Uma outra das acções não clandestinas que empreendeu contra a guerra e contra o fascismo, que na Europa e em Portugal já iniciara o seu monstruoso percurso de alguns anos, foi certamente a publicação do Globo, o quinzenário de que foi co-director com José Rodrigues Miguéis. De vida efémera, o primeiro número veio a público em 11 de Novembro de 1933, tomando o lugar que o seu homónimo, o semanário O Globo, abandonara algum tempo atrás, suspensão motivada, ao que parece, por dificuldades económicas. Propriedade da Sociedade Cooperativa Editorial Globo, ainda em organização, o periódico tinha a sua sede em Lisboa, na Praça dos Restauradores. Indicava como redactor-principal M. Ramos Cunha e, como editor, um nome igualmente pouco conhecido por nós, M. Luiz Rodrigues. Projectado, à partida, para sair todas as semanas, tal propósito jamais foi concretizado, e o jornal acabou com o segundo número às mãos da censura.

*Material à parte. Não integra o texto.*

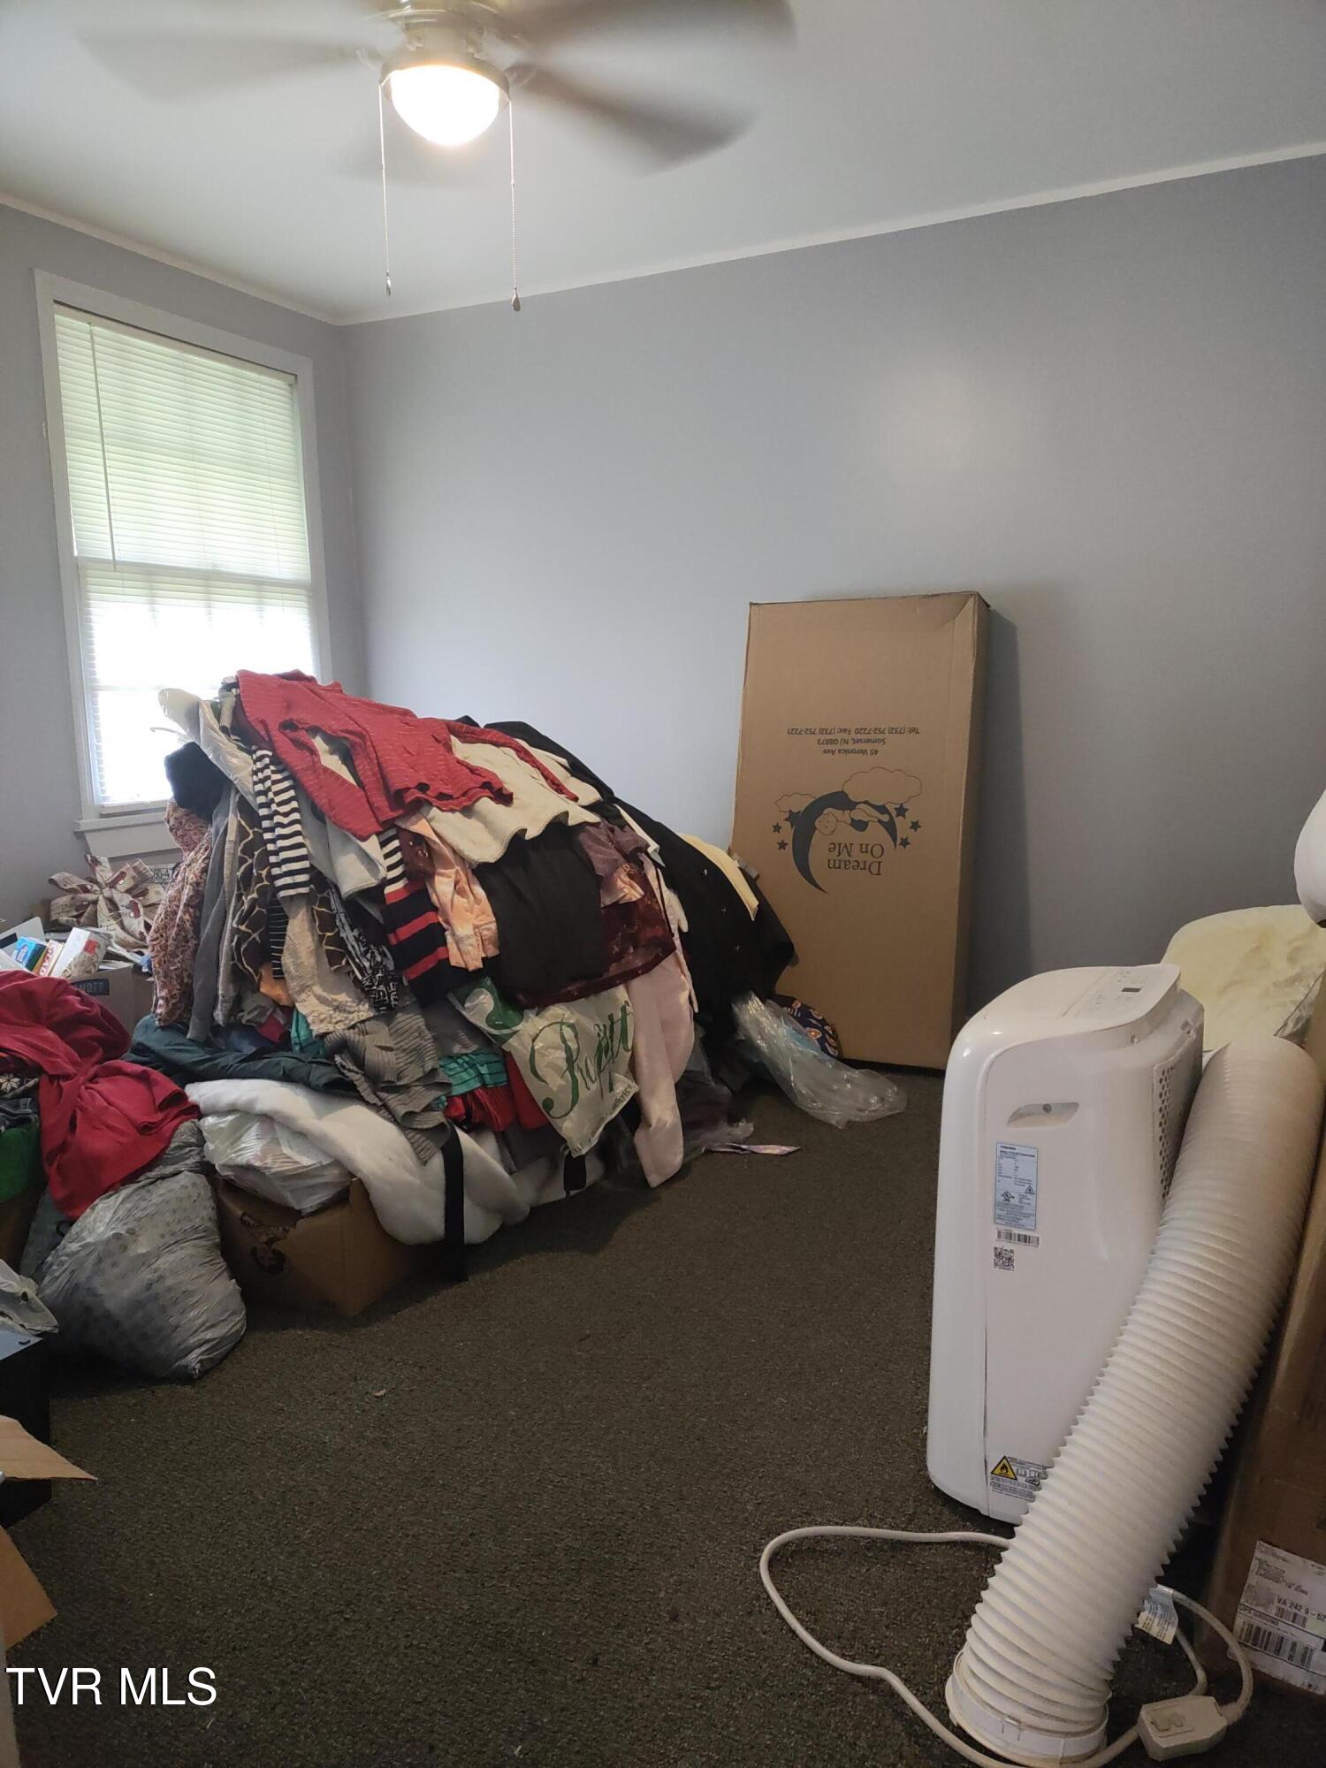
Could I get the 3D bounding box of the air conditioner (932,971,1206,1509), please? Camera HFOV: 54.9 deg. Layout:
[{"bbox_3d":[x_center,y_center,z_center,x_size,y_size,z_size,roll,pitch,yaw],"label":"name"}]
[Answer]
[{"bbox_3d":[0.556,0.484,1.743,0.330,0.705,0.350,3,10,28],"label":"air conditioner"}]

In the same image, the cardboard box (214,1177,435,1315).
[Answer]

Não terá sido fortuita a escolha do dia 11 de Novembro para a saída do primeiro número de o Globo, 11 de Novembro foi data da assinatura do Armistício da Primeira Guerra, e o seu aparecimento neste dia decerto quis sublinhar em público as preocupações maiores que norteavam o grupo do Globo, os perigos da guerra e do fascismo. De tal modo as duas questões avultavam entre as preocupações dos responsáveis do periódico que toda a primeira página do número inicial lhes foi consagrada, publicando o editorial Duas Datas, e um sugestivo desenho do artista Bernardo Marques. Neste desenho, um ilusionista bem adornado de medalhas com a cruz suástica e postado em frente a um cartaz anunciador do Circo Europa, faz voar de uma cartola duas solitárias pombas, enquanto com a outra mão exibe uma segunda cartola pejada de armas de guerra…
No editorial, que se admite ser do seu punho, Bento Caraça põe a nu a situação internacional existente, dominada pelos interesses imperialistas e pelos monopólios:
  • Vivemos, neste triste fim de 1933, as horas amargas de febre e de incerteza que precedem os grandes conflitos; prepara-se um novo grande crime contra a humanidade. Para que esse crime seja possível, são postos em acção todos os meios, corrida desenfreada aos armamentos, preparação do ambiente moral pela excitação dos antagonismos de raças, a mentira e o ódio postos ao serviço dos fabricantes de canhões.
O aparecimento de o Globo outra coisa não foi senão o prosseguimento da caminhada que há muito vinha fazendo, uma nova arma que empunhou em defesa da cultura e da liberdade». In Alberto Pedroso, Bento de Jesus Caraça, Semeador de Cultura e Cidadania. Inéditos e dispersos, Campo das Letras Editores, Porto, colecção Cultura Portuguesa, 2007, ISBN 978-989-625-128-4.